Any victory you celebrate would be paradoxical, because your victory would consist of subduing your most personal and dutiful ally. You should disarm the stressor rather than yourself through avoidant modalities, such as noninquisitive relaxation or sedating agents or various forms of psychological denial. Stress, like pain or noise, performs an important function - an essential perceptual function. Stress has something to tell you that you may need to know. A stress feeling is a process that wants only to transmit information.
So, in addition to sensing the presence of an external physical danger, so crucial in our evolutionary past, the stress feeling also senses the presence of another dimension of danger - a more modern aspect - concept crisis or concept danger. A concept crisis is a nonphysical danger, a nonphysical threat or uncertainty from within or without. It is an event that challenges our sense of wholeness, or balance, or the rightness of ourselves in our world. In this way, the experience of stress serves as a signal that something is not right, something is out of kilter - from either the physical or concept perspective.
Unfortunately for us humans, the sentinel stress response is the same whether it is responding to a physical danger or a concept danger.
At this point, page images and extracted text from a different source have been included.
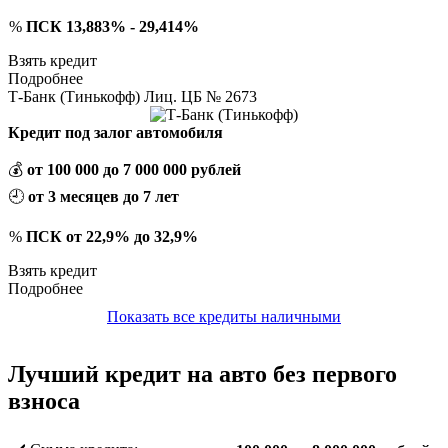
%
ПСК 13,883% - 29,414%
Взять кредит
Подробнее
Т-Банк (Тинькофф) Лиц. ЦБ № 2673
Кредит под залог автомобиля
💰
от 100 000 до 7 000 000 рублей
🕘
от 3 месяцев до 7 лет
%
ПСК от 22,9% до 32,9%
Взять кредит
Подробнее
Показать все кредиты наличными
Лучший кредит на авто без первого
взноса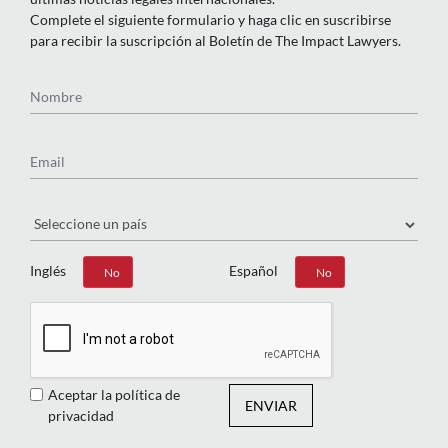
Complete el siguiente formulario y haga clic en suscribirse
para recibir la suscripción al Boletín de The Impact Lawyers.
Nombre
Email
País
Inglés
Español
Sí
No
Sí
No
Aceptar la política de
ENVIAR
privacidad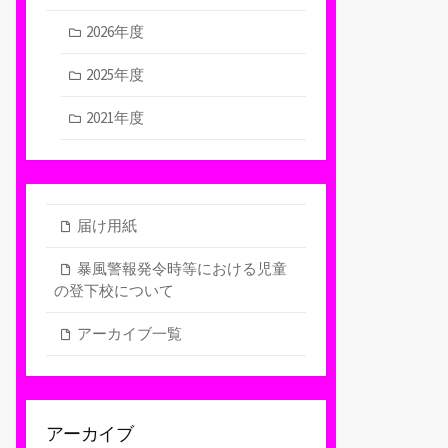
2026年度
2025年度
2021年度
届け用紙
暴風警報発令時等における児童
の登下校について
アーカイブ一覧
アーカイブ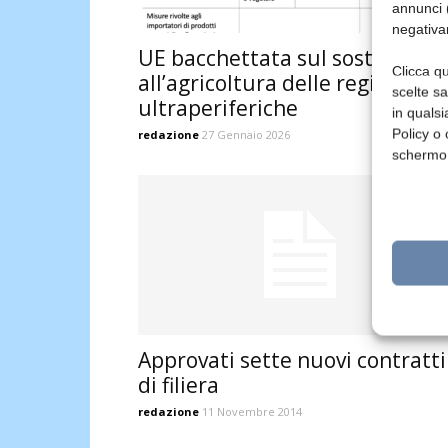
annunci (
negativa
UE bacchettata sul sostegno
Clicca qu
all’agricoltura delle regioni
scelte s
ultraperiferiche
in qualsi
Policy o 
redazione
27 Gennaio 2026
schermo
Approvati sette nuovi contratti
di filiera
redazione
11 Novembre 2014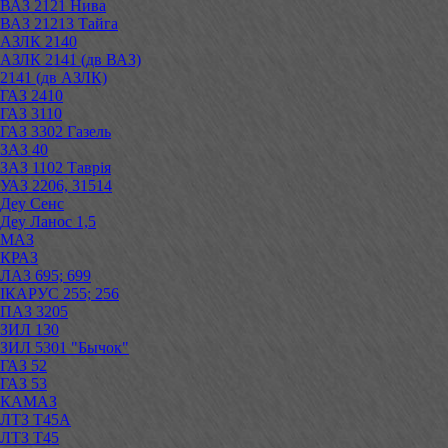
ВАЗ 2121 Нива
ВАЗ 21213 Тайга
АЗЛК 2140
АЗЛК 2141 (дв ВАЗ)
2141 (дв АЗЛК)
ГАЗ 2410
ГАЗ 3110
ГАЗ 3302 Газель
ЗАЗ 40
ЗАЗ 1102 Таврія
УАЗ 2206, 31514
Деу Сенс
Деу Ланос 1,5
МАЗ
КРАЗ
ЛАЗ 695; 699
ІКАРУС 255; 256
ПАЗ 3205
ЗИЛ 130
ЗИЛ 5301 "Бычок"
ГАЗ 52
ГАЗ 53
КАМАЗ
ЛТЗ Т45А
ЛТЗ Т45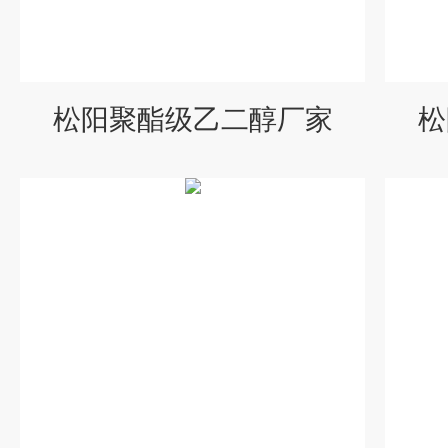
松阳聚酯级乙二醇厂家
松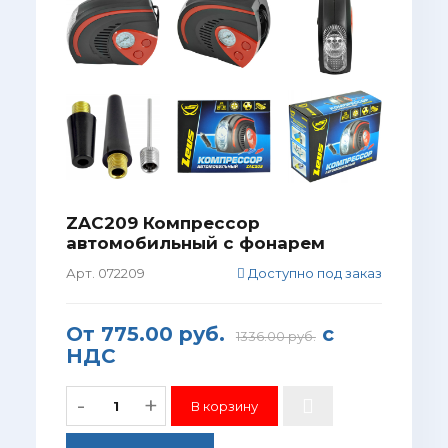
ZAC209 Компрессор
автомобильный с фонарем
Арт. 072209
Доступно под заказ
От
775.00 руб.
с
1336.00 руб.
НДС
-
+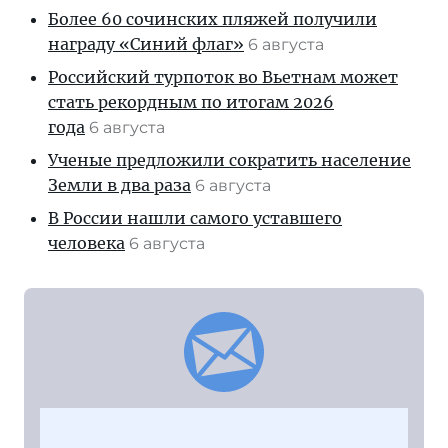
Более 60 сочинских пляжей получили
награду «Синий флаг»
6 августа
Российский турпоток во Вьетнам может
стать рекордным по итогам 2026
года
6 августа
Ученые предложили сократить население
Земли в два раза
6 августа
В России нашли самого уставшего
человека
6 августа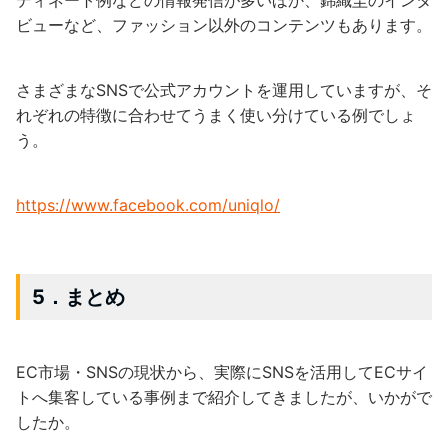
ビューなど、ファッション以外のコンテンツもあります。
さまざまなSNSで公式アカウントを運用していますが、そ
れぞれの特徴に合わせてうまく使い分けている例でしょ
う。
https://www.facebook.com/uniqlo/
5．まとめ
EC市場・SNSの現状から、実際にSNSを活用してECサイ
トへ集客している事例まで紹介してきましたが、いかがで
したか。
Therefore, instead of immediately responding with emergency physiology, you need first to learn to quiet down and "listen" to what the stress is trying to tell you. This is a vital interlude. It can change your direction from a mindless pursuit to a mindful experience. It can prevent the stress from becoming prolonged beyond its sentinel value and doing physical harm to your body.
You have already learned that the message of stress is transmitted as a code of sentience - the vocabulary of feelings - usually in the guise of unpleasant physical sensations or emotions. You also know this code of sentience can be decoded and made intelligible. The goal is to engage the power of your conscious intellect which can decode the feelings of stress.